Il règne en maître, dompte la roche, s’amourache du sable et défie le ciel bleu et haut. Le pistachier de l’Atlas, lorsqu’il a décidé de se constituer en forêt, surplombe facilement les hauteurs désertiques pour s’offrir en spectacle. Le pistachier de l’Atlas, arbre du Sud en voie d’extinction, n’a pas dit son dernier mot et compte bien résister aux forces implacables de la nature et à la mainmise de l’homme.
Aflou : De notre envoyée spéciale
A moins de 50 km d’Aflou, sur la route qui mène vers le Nord, des étendues de pistachiers bordent la route. Eparpillés en rang désordonné sur une superficie qui dépasse les capacités visuelles, les forêts de pistachiers sont les reliquats d’une période pas complètement révolue et qui s’attache à retarder l’échéance. Un feu au loin donne toute la mesure du danger qui guette cet arbre du Sud. L’exploitation de son bois n’a pas permis à l’arbre de se régénérer. La forêt de pistachiers est en état de dégénérescence, il est amené à disparaître si rien n’est fait
Le déclin
Connu sous le nom « betoum » en arabe ou de « iggh » en berbère, le pistachier est un arbre aux feuilles caduques dont les fruits sont appelés « elkhodiri » par les populations locales en référence à la prédominance de la couleur vert foncé à maturité. Il faut savoir que ses drupes sont riches en huile, elle-même très énergétique. Elle est souvent mélangée par les habitants du coin avec des dattes écrasées pour être consommé avec du petit lait. Une autre façon d’exploiter les graines du pistachier consiste à les sécher, les écraser et les ramasser avec de l’eau sucrée pour être consommées en boulettes ou bien séchées et consommées comme des cacahuètes. S. Belhadj de l’université de Djelfa explique dans son article sur les pistacheraies algériennes que si la régénération de l’espèce avait été protégée depuis longtemps, elle se serait traduite par la constitution de populations plus homogènes, plus nombreuses et plus productives. Il avance que le déclin s’explique par le peu d’argent qui a été investi dans la production, la régénération et l’entretien des pistacheraies naturelles. Les facteurs ayant conduit à cet état des choses sont, selon l’universitaire, « l’exploitation anarchique du pistachier comme fourrage et bois de chauffage par les bergers et les populations locales. Le pâturage empêchant la régénération naturelle et le développement des jeunes pousses, le réseau routier, pour exemple la plaine de Oussera et le mauvais état sanitaire des arbres comme l’attaque des pucerons dorés provoquant des cloques ou des galles au niveau des feuilles ».
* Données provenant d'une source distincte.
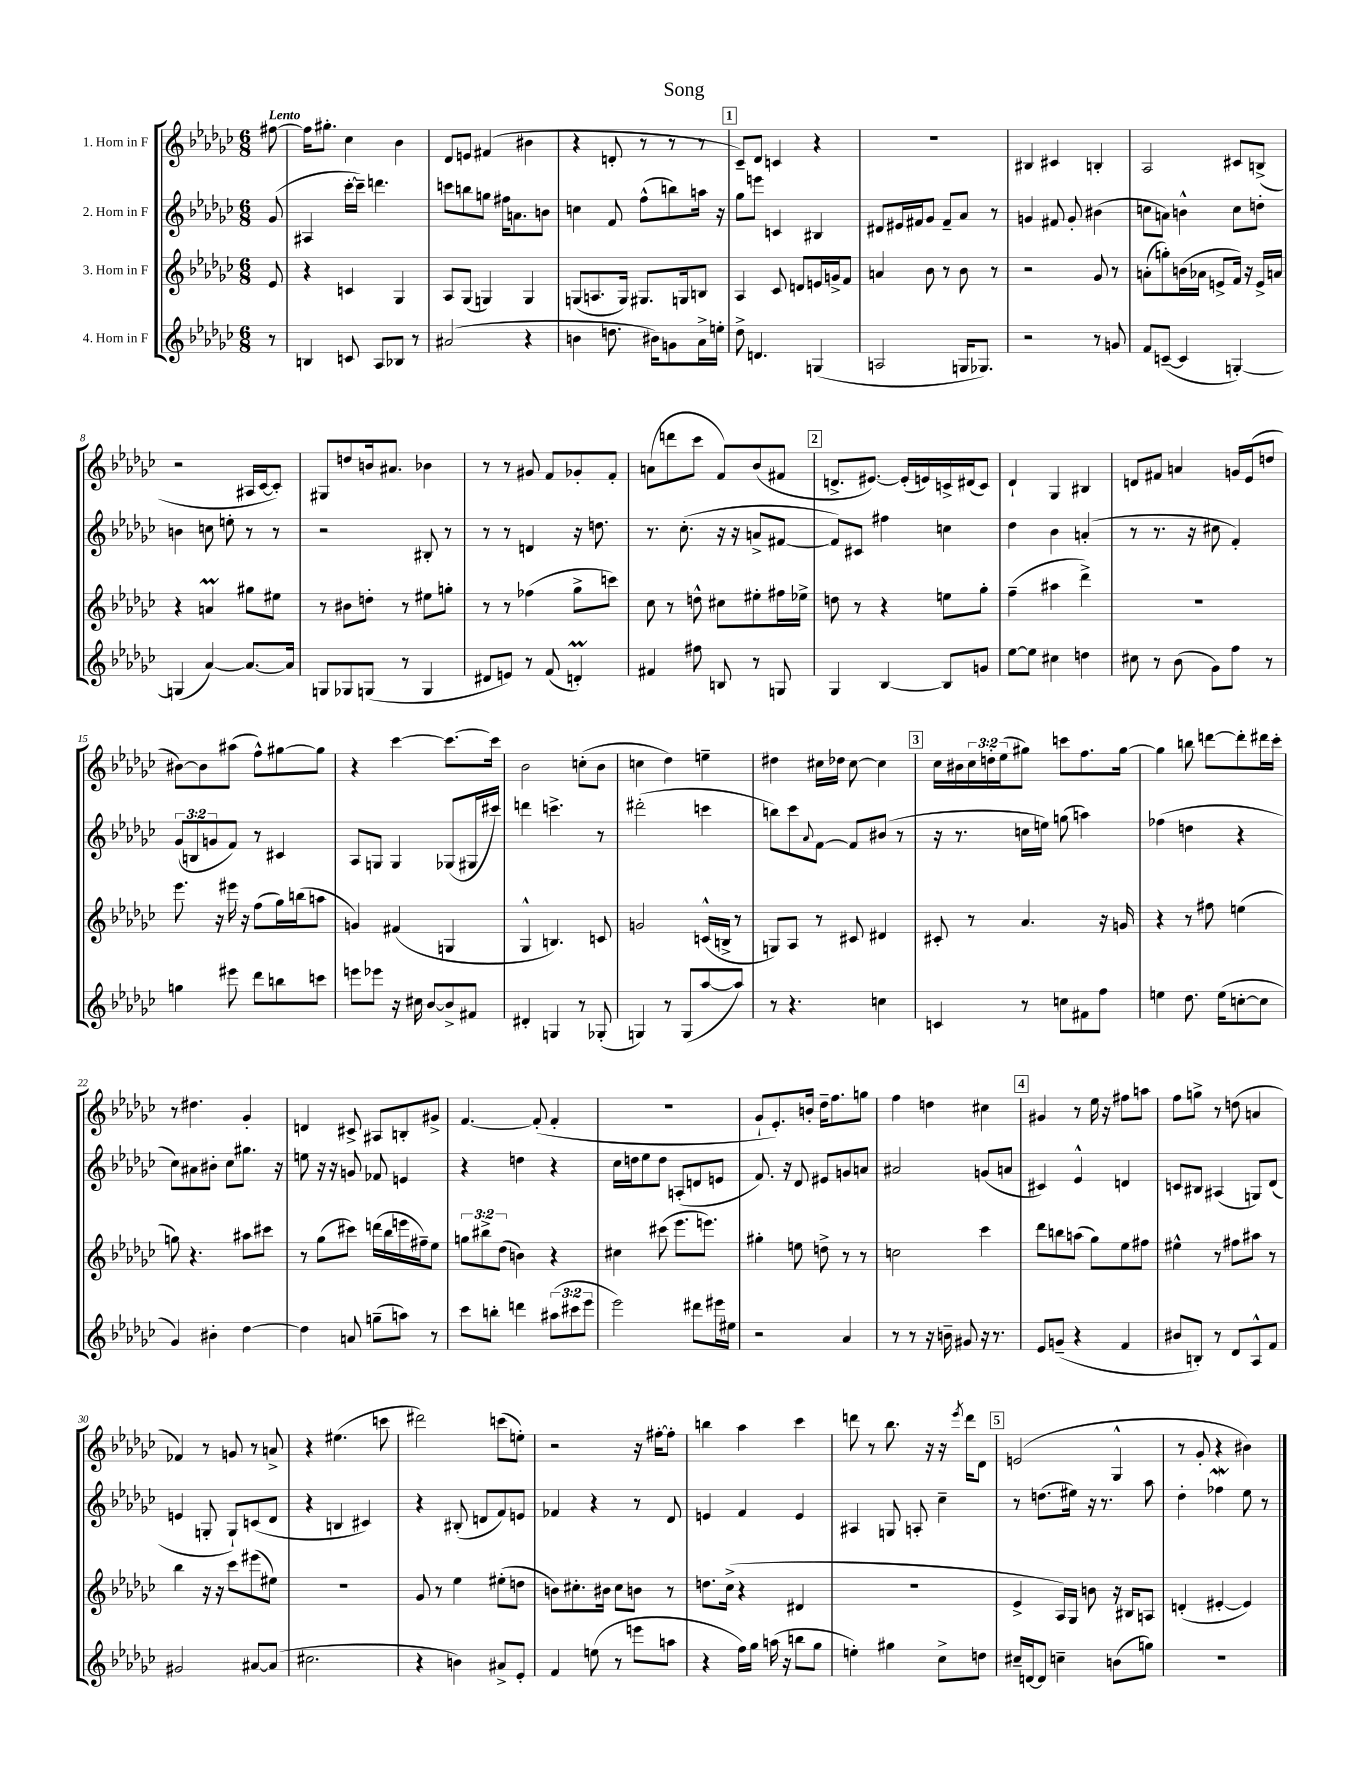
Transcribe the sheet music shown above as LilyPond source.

\header { title = "Song" }
<<
\new StaffGroup <<
\new Staff = "s0" \with { instrumentName = "1. Horn in F" } {
    \clef treble \key ges \major \numericTimeSignature \time 6/8 \override Staff.TupletNumber.text = #tuplet-number::calc-fraction-text \partial 8 \tempo "Lento"
    fis''8~ |
    fis''16 gis''8.-. ces''4 bes'4 |
    des'8 e'8 fis'4( bis'4 |
    r4 d'8-. r8 r8 r8 |
    \mark \markup { \box "1" } ces'8--) des'8 c'4 r4 |
    R2. |
    bis4 cis'4 b4-. |
    aes2 cis'8 b8->( |
    r2 ais16 ces'16~ ces'8-.) |
    gis8 d''8 b'16 ais'8. bes'4 |
    r8 r8 gis'8 f'8 ges'8-. f'8-. |
    a'8( d'''8 ces'''8 f'8) bes'8( fis'8 |
    \mark \markup { \box "2" } d'8.-> eis'8.~) eis'16-.( e'16) c'16-> dis'16( c'8) |
    des'4-! ges4 bis4 |
    d'8 fis'8 a'4 g'16 ees'16( d''8 |
    bis'8~) bis'8 ais''8( f''8-^) gis''8~ gis''8 |
    r4 ces'''4~ ces'''8.~ ces'''16 |
    bes'2 c''8-.( bes'8 |
    c''4 des''4) e''4-- |
    dis''4 cis''16 des''16 cis''8~ cis''4 |
    \mark \markup { \box "3" } ces''16 bis'16 \tuplet 3/2 { ces''16 d''16-. ees''16( } gis''8) c'''8 f''8. gis''16~ |
    gis''4 b''8 d'''8~ d'''8-. dis'''16 ces'''16-. |
    r8 dis''4. ges'4-. |
    d'4 cis'8-> ais8 b8-. gis'8-> |
    f'4.~ f'8-.( f'4-. |
    R2. |
    ges'8-! ees'8.-.) b'16-. des''16-- f''8. g''8 |
    f''4 d''4 cis''4 |
    \mark \markup { \box "4" } gis'4 r8 ees''16 r16 fis''8 a''8 |
    f''8 g''8-> r8 d''8( a'4 |
    fes'4) r8 g'8 r8 a'8-> |
    r4 eis''4.( c'''8 |
    dis'''2) c'''8( e''8-.) |
    r2 r16 fis''16~-. fis''8-. |
    b''4 aes''4 ces'''4 |
    d'''8 r8 bes''8. r16 r16 \acciaccatura { ees'''8 } d'''16 des'8 |
    \mark \markup { \box "5" } e'2( ges4-^ |
    r8 ges'8-. r4 bis'4) \bar "|." |
}
\new Staff = "s1" \with { instrumentName = "2. Horn in F" } {
    \clef treble \key ges \major \numericTimeSignature \time 6/8 \override Staff.TupletNumber.text = #tuplet-number::calc-fraction-text \partial 8
    ges'8( |
    ais4 ces'''16~-. ces'''16--) d'''4. |
    c'''8 b''8 g''8 fis''16 a'8. b'8 |
    c''4 f'8 f''8-^( b''8) a''16 r16 |
    \mark \markup { \box "1" } ges''8 e'''8 c'4 bis4 |
    dis'8 eis'16 fis'16 ges'8 fis'8-- aes'8 r8 |
    g'4 fis'8 g'8-. bis'4( |
    c''8 a'8) b'4-^ c''8 d''8-. |
    b'4 c''8 e''8-. r8 r8 |
    r2 bis8-. r8 |
    r8 r8 d'4 r16 d''8. |
    r8. ces''8.-.( r16 r16 a'8-> fis'8~ |
    \mark \markup { \box "2" } fis'8) cis'8 fis''4 c''4 |
    des''4 bes'4 a'4-.( |
    r8 r8. r16 cis''8 f'4-.) |
    \tuplet 3/2 { ges'8( b8 g'8 } f'8) r8 cis'4 |
    aes8 g8 g4 ges8( gis16 cis'''16) |
    d'''4 c'''4.-> r8 |
    dis'''2-.( c'''4 |
    b''8) ces'''8 \appoggiatura { aes'8 } f'8~ f'8 bis'8( r8 |
    \mark \markup { \box "3" } r16 r8. c''16 e''16) g''8( a''4) |
    fes''4( d''4 r4 |
    ces''8) ais'8 bis'8-. ces''8 gis''8. r16 |
    e''8 r16 r16 g'8 fes'8 e'4 |
    r4 d''4 r4 |
    ces''16 d''16 ees''8 d''8 a8-.( d'8 e'8 |
    f'8.) r16 des'8 eis'8 g'8 a'8 |
    ais'2 g'8( a'8 |
    \mark \markup { \box "4" } cis'4) ees'4-^ d'4 |
    c'8 bis8 ais4( g8) des'8( |
    e'4 g8-. g8-!) c'8( des'8 |
    r4 b4 cis'4) |
    r4 bis8-.( d'8 f'8) e'8 |
    fes'4 r4 r8 des'8 |
    e'4 f'4 e'4 |
    ais4 g8 a8-. ces''4-- |
    \mark \markup { \box "5" } r8 d''8.( eis''16) r16 r8. aes''8 |
    des''4-. fes''4\mordent ees''8 r8 \bar "|." |
}
\new Staff = "s2" \with { instrumentName = "3. Horn in F" } {
    \clef treble \key ges \major \numericTimeSignature \time 6/8 \override Staff.TupletNumber.text = #tuplet-number::calc-fraction-text \partial 8
    ees'8 |
    r4 c'4 ges4 |
    aes8 ges8( g4) g4 |
    g8( a8. g16) gis8. g16 b8 |
    \mark \markup { \box "1" } aes4 ces'8 d'8 e'16 g'16-> f'8 |
    a'4 bes'8 r8 bes'8 r8 |
    r2 ges'8 r8 |
    a'8-.( g''8-.) b'16( aes'16 e'8-> f'16) r16 e'16-> a'16 |
    r4 a'4\prall gis''8 eis''8 |
    r8 bis'8 d''8-. r8 eis''8 g''8-. |
    r8 r8 fes''4( ges''8-> c'''8) |
    ces''8 r8 d''8-^ cis''8 eis''8-. fis''16 ees''16-> |
    \mark \markup { \box "2" } d''8 r8 r4 e''8 ges''8-. |
    f''4--( ais''4 des'''4->) |
    R2. |
    ees'''8. r16 eis'''16 r16 f''8( ges''16) b''16( a''8 |
    g'4) fis'4( g4 |
    ges4-^ b4.) c'8 |
    g'2 c'16-^( b16-> r8 |
    g8) aes8 r8 cis'8 dis'4 |
    \mark \markup { \box "3" } cis'8-. r8 aes'4. r16 g'16 |
    r4 r8 fis''8 e''4( |
    g''8) r4. ais''8 cis'''8 |
    r8 ges''8( cis'''8) d'''16( bes''16 e'''16 fis''16--) ees''8 |
    \tuplet 3/2 { g''8 bis''8-> des''8( } b'4) r4 |
    cis''4 cis'''8( ees'''8. e'''8.) |
    gis''4-. e''8 d''8-> r8 r8 |
    c''2 ces'''4 |
    \mark \markup { \box "4" } des'''8 b''8 a''8( ges''8) ees''8 fis''8 |
    eis''4-^ r8 fis''8 ais''8 r8 |
    bes''4 r16 r16 ces'''8 eis'''8( eis''8) |
    R2. |
    ges'8 r8 ees''4 eis''8-.( d''8 |
    b'8) cis''8.-. bis'16 cis''8 b'8 r8 |
    d''8. ces''16->( r4 dis'4 |
    R2. |
    \mark \markup { \box "5" } ees'4-> aes16) ges16 b'8 r16 bis16 a8 |
    d'4-.( eis'4~-. eis'4) \bar "|." |
}
\new Staff = "s3" \with { instrumentName = "4. Horn in F" } {
    \clef treble \key ges \major \numericTimeSignature \time 6/8 \override Staff.TupletNumber.text = #tuplet-number::calc-fraction-text \partial 8
    r8 |
    b4 c'8 aes8 bes8 r8 |
    ais'2( r4 |
    b'4 d''8. bis'16) g'8 aes'16-> e''16-. |
    \mark \markup { \box "1" } des''8-> d'4. g4( |
    a2 g16 ges8.) |
    r2 r8 g'8 |
    f'8 c'8~--( c'4 g4~-.) |
    g4( aes'4~) aes'8.~ aes'16 |
    g8 ges8 g8( r8 g4 |
    dis'8 e'8) r8 f'8( d'4-.\prall) |
    fis'4 fis''8 b8 r8 g8 |
    \mark \markup { \box "2" } ges4 bes4~ bes8 g'8 |
    ees''8~ ees''8 cis''4 d''4 |
    cis''8 r8 bes'8( ges'8) f''8 r8 |
    g''4 eis'''8 des'''8 b''8 c'''8 |
    e'''8 ees'''8 r16 cis''16 bes'8~ bes'8-> fis'8 |
    dis'4-. g4 r8 ges8-.( |
    g4) r8 g8( aes''8~ aes''8) |
    r8 r4. c''4 |
    \mark \markup { \box "3" } c'4 r8 c''8 fis'8 f''8 |
    e''4 des''8. e''16( c''8~-. c''8 |
    ges'4) bis'4-. des''4~ |
    des''4 a'8 g''8--( a''8) r8 |
    ces'''8 b''8-. d'''4 \tuplet 3/2 { ais''8( cis'''8 ees'''8 } |
    ees'''2) dis'''8 eis'''16 eis''16 |
    r2 aes'4 |
    r8 r8 r16 b'16-- gis'8 r16 r8. |
    \mark \markup { \box "4" } ees'8 g'8--( r4 f'4 |
    bis'8 b8-.) r8 des'8 aes8-^ f'8 |
    gis'2 ais'8~ ais'8( |
    cis''2. |
    r4 b'4) ais'8-> ees'8-. |
    f'4 e''8( r8 e'''8 a''8 |
    r4 f''16) ges''16 a''16( r16 b''8 ges''8 |
    e''4-.) gis''4 ces''8-> d''8 |
    \mark \markup { \box "5" } cis''16-- d'16~ d'8 c''4-- b'8( g''8) |
    R2. \bar "|." |
}
>>
>>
Dans cette forêt aux abords d’Aflou, l’heure n’est pas à la splendeur, d’abord parce caduque, les feuilles des pistachiers sont tombées cet hiver et n’ont pas encore annoncé leurs nouvelles pousses, ensuite parce qu’on s’aperçoit que les arbres de 8 m environ sont bien souvent malmenés. Les troncs présentent des traces témoignant du passage des bêtes de somme ou d’animaux sauvages. Et en cette heure matinale de la journée, un groupement d’individus en train de faire du feu raconte l’histoire délétère du pistachier atlantica. On devine quel est l’usage de l’arbre par les populations locales. On sait aussi que l’écorce, qui produit une résine-mastic qui exsude de façon abondante par temps chaud, sert la population pour usage médical et les feuilles fournies par l’arbre servent d’aliment pour le bétail. Leur valeur fourragère est importante, puisque, les données du Haut commissariat au développement de la steppe précisent que l’arbre procure jusqu’à 0,35 unités fourragères. Des atouts que beaucoup ont su exploiter, mais qui confèrent un succès à l’espèce la mettant en danger. Pour l’heure, la forêt, qui joue avec les reliefs de cette zone aride, s’acoquine avec une pousse dégradée qui semble vouloir l’accompagner et lui vouer une certaine protection. Le rouge de la roche a des airs d’outre-tombe, comme sorti des entrailles de la terre pour s’affaisser à l’air libre. Une tortue sortira sa tête à peine harassée par le soleil qui plombe déjà. Elle entamera une course à faire pâlir un lièvre, lorsqu’elle a senti la présence suspecte d’hommes, sous le regard jaloux d’un pistachier bien implanté.